The U.N. chief, who just visited Ebola-hit countries in West Africa, said the world must learn the lessons from the deadly outbreak, which go beyond strengthening public health systems.
Ban said he intends to explore with the 193 U.N. member states "what we can do to stay ahead of the next outbreak of disease."
The World Health Organization identified the first Ebola case in Guinea on March 21; on March 30 the virus crossed the border into Liberia; Sierra Leone reported its first two cases on May 30.
On June 20, with some 330 recorded deaths, Doctors Without Borders warned that the outbreak was "totally out of control." WHO didn't declare Ebola a health emergency until Aug. 8.
The epidemic in West Africa has become the largest in the world with some 18,500 people infected, mainly in Liberia, Sierra Leone and Guinea.

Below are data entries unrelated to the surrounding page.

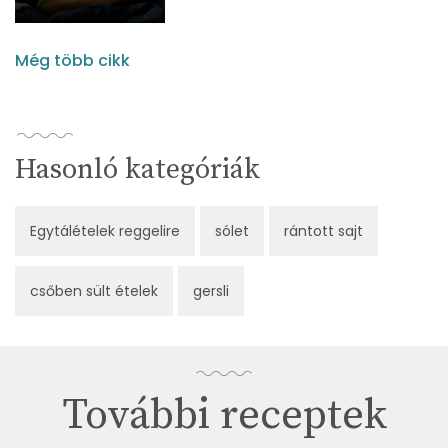
Még több cikk
Hasonló kategóriák
Egytálételek reggelire
sólet
rántott sajt
csőben sült ételek
gersli
További receptek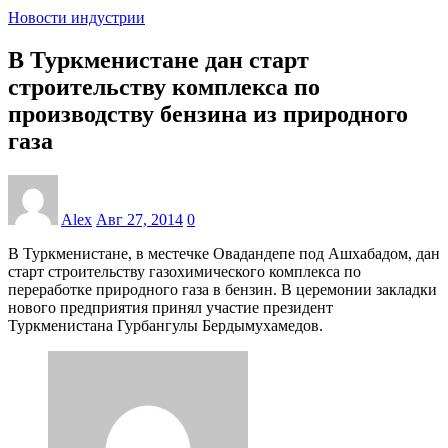
Новости индустрии
В Туркменистане дан старт
строительству комплекса по
производству бензина из природного
газа
Alex
Авг 27, 2014
0
В Туркменистане, в местечке Овадандепе под Ашхабадом, дан
старт строительству газохимического комплекса по
переработке природного газа в бензин. В церемонии закладки
нового предприятия принял участие президент
Туркменистана Гурбангулы Бердымухамедов.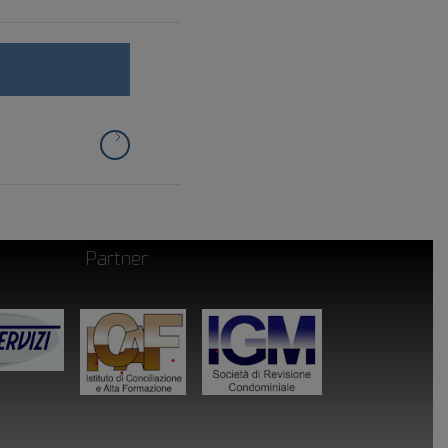
Partner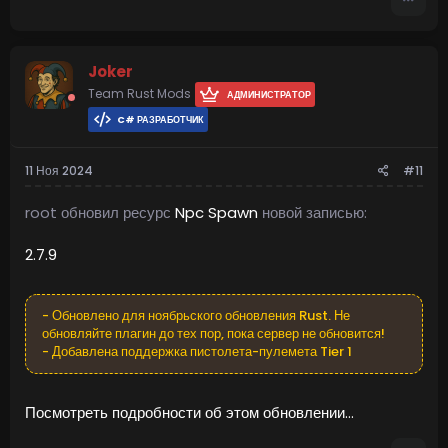
Joker
Team Rust Mods
АДМИНИСТРАТОР
C# РАЗРАБОТЧИК
11 Ноя 2024
#11
root обновил ресурс
Npc Spawn
новой записью:
2.7.9
- Обновлено для ноябрьского обновления Rust. Не
обновляйте плагин до тех пор, пока сервер не обновится!
- Добавлена поддержка пистолета-пулемета Tier 1
Посмотреть подробности об этом обновлении...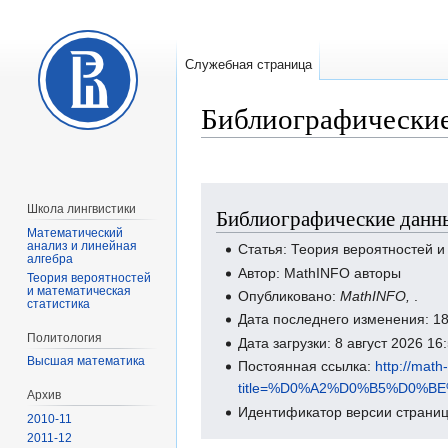
Служебная страница
Библиографические
Перейти
Перейти
Школа лингвистики
Библиографические данны
к
к
Математический
навигации
поиску
анализ и линейная
Статья: Теория вероятностей и
алгебра
Автор: MathINFO авторы
Теория вероятностей
и математическая
Опубликовано:
MathINFO,
.
статистика
Дата последнего изменения: 1
Политология
Дата загрузки: 8 август 2026 1
Высшая математика
Постоянная ссылка:
http://math
title=%D0%A2%D0%B5%D0
Архив
Идентификатор версии страниц
2010-11
2011-12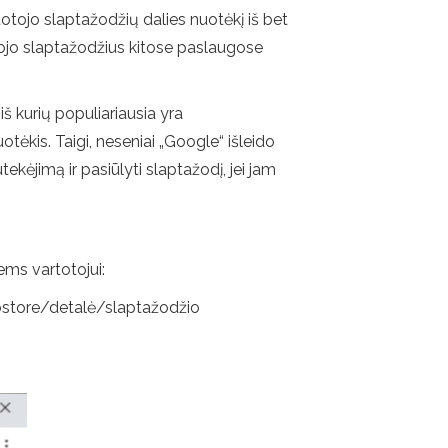
totojo slaptažodžių dalies nuotėkį iš bet
otojo slaptažodžius kitose paslaugose
iš kurių populiariausia yra
tėkis. Taigi, neseniai „Google“ išleido
ekėjimą ir pasiūlyti slaptažodį, jei jam
ems vartotojui:
webstore/detalė/slaptažodžio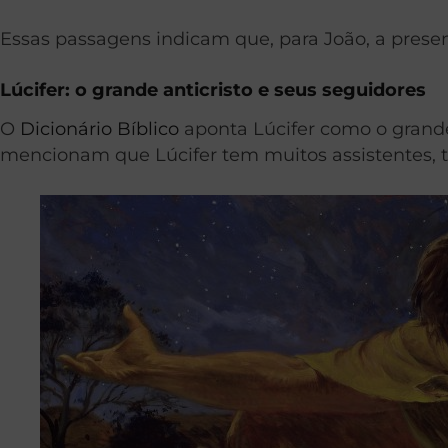
Essas passagens indicam que, para João, a presen
Lúcifer: o grande anticristo e seus seguidores
O
Dicionário Bíblico
aponta Lúcifer como o grande 
mencionam que Lúcifer tem muitos assistentes, ta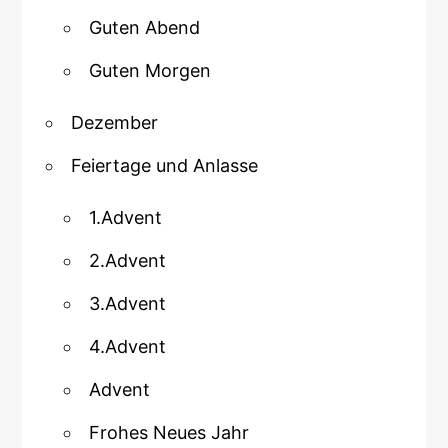
Guten Abend
Guten Morgen
Dezember
Feiertage und Anlasse
1.Advent
2.Advent
3.Advent
4.Advent
Advent
Frohes Neues Jahr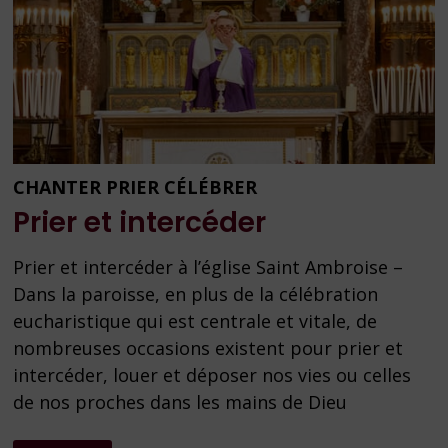
CHANTER PRIER CÉLÉBRER
Prier et intercéder
Prier et intercéder à l’église Saint Ambroise –
Dans la paroisse, en plus de la célébration
eucharistique qui est centrale et vitale, de
nombreuses occasions existent pour prier et
intercéder, louer et déposer nos vies ou celles
de nos proches dans les mains de Dieu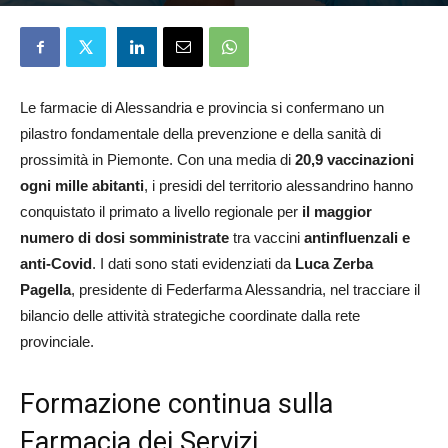
Elena D'Alessandri
2 Luglio 2026
Le farmacie di Alessandria e provincia si confermano un
pilastro fondamentale della prevenzione e della sanità di
prossimità in Piemonte. Con una media di
20,9 vaccinazioni
ogni mille abitanti
, i presidi del territorio alessandrino hanno
conquistato il primato a livello regionale per
il maggior
numero di dosi somministrate
tra vaccini
antinfluenzali e
anti-Covid
. I dati sono stati evidenziati da
Luca Zerba
Pagella
, presidente di Federfarma Alessandria, nel tracciare il
bilancio delle attività strategiche coordinate dalla rete
provinciale.
Formazione continua sulla
Farmacia dei Servizi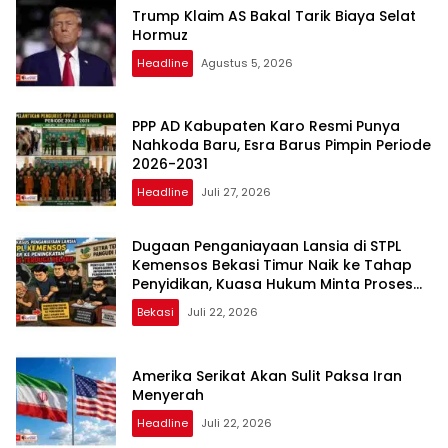
Trump Klaim AS Bakal Tarik Biaya Selat
Hormuz
Headline
Agustus 5, 2026
PPP AD Kabupaten Karo Resmi Punya
Nahkoda Baru, Esra Barus Pimpin Periode
2026-2031
Headline
Juli 27, 2026
Dugaan Penganiayaan Lansia di STPL
Kemensos Bekasi Timur Naik ke Tahap
Penyidikan, Kuasa Hukum Minta Proses
Transparan dan Bebas Intervensi
Bekasi
Juli 22, 2026
Amerika Serikat Akan Sulit Paksa Iran
Menyerah
Headline
Juli 22, 2026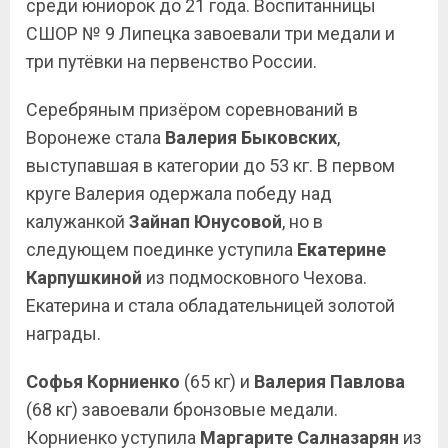
среди юниорок до 21 года. Воспитанницы
СШОР № 9 Липецка завоевали три медали и
три путёвки на первенство России.
Серебряным призёром соревнований в
Воронеже стала
Валерия Быковских
,
выступавшая в категории до 53 кг. В первом
круге Валерия одержала победу над
калужанкой
Зайнап Юнусовой
, но в
следующем поединке уступила
Екатерине
Карпушкиной
из подмосковного Чехова.
Екатерина и стала обладательницей золотой
награды.
Софья Корниенко
(65 кг) и
Валерия Павлова
(68 кг) завоевали бронзовые медали.
Корниенко уступила
Маргарите Салназарян
из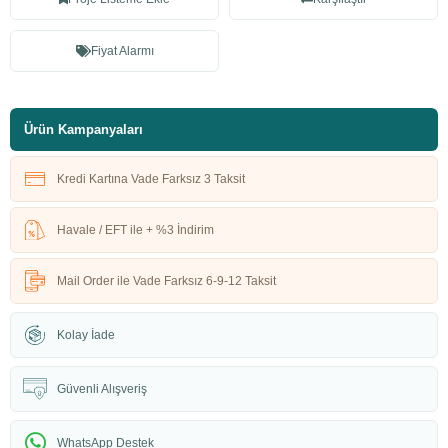
Fiyat Alarmı
Ürün Kampanyaları
Kredi Kartına Vade Farksız 3 Taksit
Havale / EFT ile + %3 İndirim
Mail Order ile Vade Farksız 6-9-12 Taksit
Kolay İade
Güvenli Alışveriş
WhatsApp Destek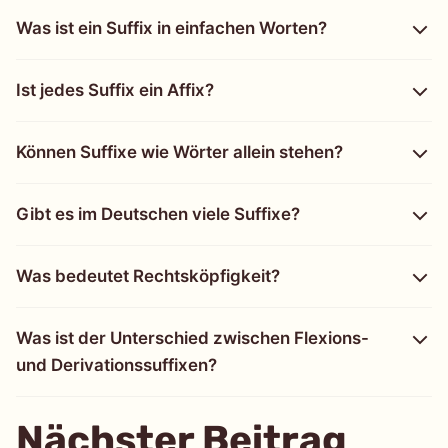
Was ist ein Suffix in einfachen Worten?
Ist jedes Suffix ein Affix?
Können Suffixe wie Wörter allein stehen?
Gibt es im Deutschen viele Suffixe?
Was bedeutet Rechtsköpfigkeit?
Was ist der Unterschied zwischen Flexions-
und Derivationssuffixen?
Nächster Beitrag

Of those, more than 6,800 have died.
The secretary-general returned Sunday from visiting the three hardest-hit countries as well as Mali and Ghana, where the U.N. mission helping to eradicate Ebola is headquartered.
"My presence in the office today is meant to send an important message: where people show no symptoms, others should show no fear," Ban said.
He said the rate of transmission is coming down, but not fast enough.
"Ebola remains an emergency and there can be no let-up in our efforts," he said.